Jateen Trivedi, VP Research Analyst - Commodity and Currency, LKP Securities said that optimism surrounding progress on a possible nuclear deal, ongoing diplomatic discussions, and expectations of stronger international cooperation through G7-related engagements helped boost confidence in the currency market

Siddhartha Khemka - Head of Research, Wealth Management, Motilal Oswal Financial Services Ltd said that reports indicating that negotiations between the two nations (US and Iran) are nearing completion have reduced fears of prolonged disruptions to global crude oil supplies, pushing oil prices below the $90 per barrel mark. The sharp market recovery suggests that investors are beginning to price in a more favourable geopolitical outcome. 

“While a formal agreement remains pending, the moderation in crude oil prices and appreciation in the rupee to 94.9 (intraday) against the US dollar have improved the near-term outlook for domestic equities. Going forward, the key monitorable will be India's Consumer Price Index inflation data today and Wholesale Price Index inflation data next week,” said Khemka. 

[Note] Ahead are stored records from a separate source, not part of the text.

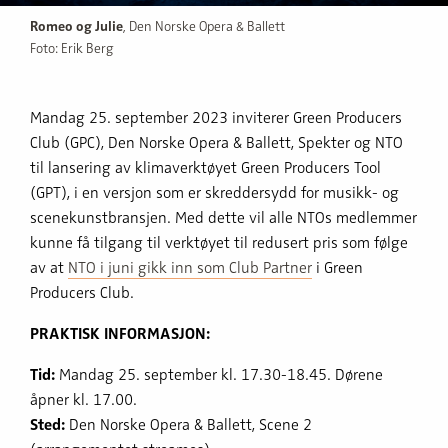
Romeo og Julie
, Den Norske Opera & Ballett
Foto: Erik Berg
Mandag 25. september 2023 inviterer Green Producers
Club (GPC), Den Norske Opera & Ballett, Spekter og NTO
til lansering av klimaverktøyet Green Producers Tool
(GPT), i en versjon som er skreddersydd for musikk- og
scenekunstbransjen. Med dette vil alle NTOs medlemmer
kunne få tilgang til verktøyet til redusert pris som følge
av at
NTO i juni gikk inn som Club Partner
i Green
Producers Club.
PRAKTISK INFORMASJON:
Tid:
Mandag 25. september kl. 17.30-18.45. Dørene
åpner kl. 17.00.
Sted:
Den Norske Opera & Ballett, Scene 2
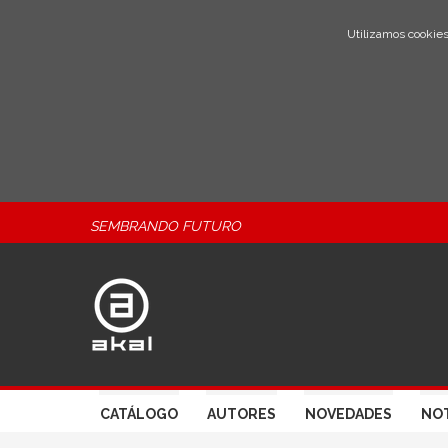
Utilizamos cookies
SEMBRANDO FUTURO
CATÁLOGO
AUTORES
NOVEDADES
NOT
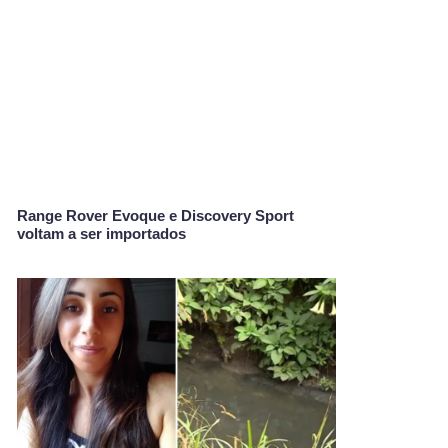
Range Rover Evoque e Discovery Sport
voltam a ser importados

He added that global cues will also remain important, with the US Federal Reserve's policy meeting and US industrial production data likely to provide direction to financial markets. Additionally, developments in the US-Iran negotiations, crude oil price movements and Foreign Institutional Investor (FII) flows will remain key factors influencing market sentiment. 

Foreign investors pulled out nearly Rs 43,000 crore from Indian equities in the first week of June, amid a global rotation toward technology and AI-linked opportunities overseas and continued weakness in the rupee. The total FII outflow in 2026 reached Rs 283,662 crores, an unprecedented figure, at the end of last week (June 5, 2026). 

Sectoral, buying was broad-based on Friday with all major indices ending in positive territory. The rally was led by Nifty Realty, Financial Services, PSU Banks, Private Banks, and Consumer Durables, which advanced between 2% and 4%.

Vinod Nair, Head of Research, Geojit Investments said that the year has been challenging for India, with the economy first steering the impact of US tariffs and subsequently contending with the energy-driven shock. While conditions on both fronts have improved, the economy still faces a demanding phase marked by inflationary pressures, weak monsoon, and a moderation in both global and domestic growth momentum, added Nair. 

According to Nair, a key near-term variable is the new policy direction of the US Fed under the new chair, with a revised framework. The upcoming Fed meeting is drawing heightened attention as markets assess the balance between growth and persistent inflation pressures. While the economic stance has emerged under elevated bond yields, resilient labour markets, and sticky inflation may limit the scope for aggressive easing, making the situation challenging, he said.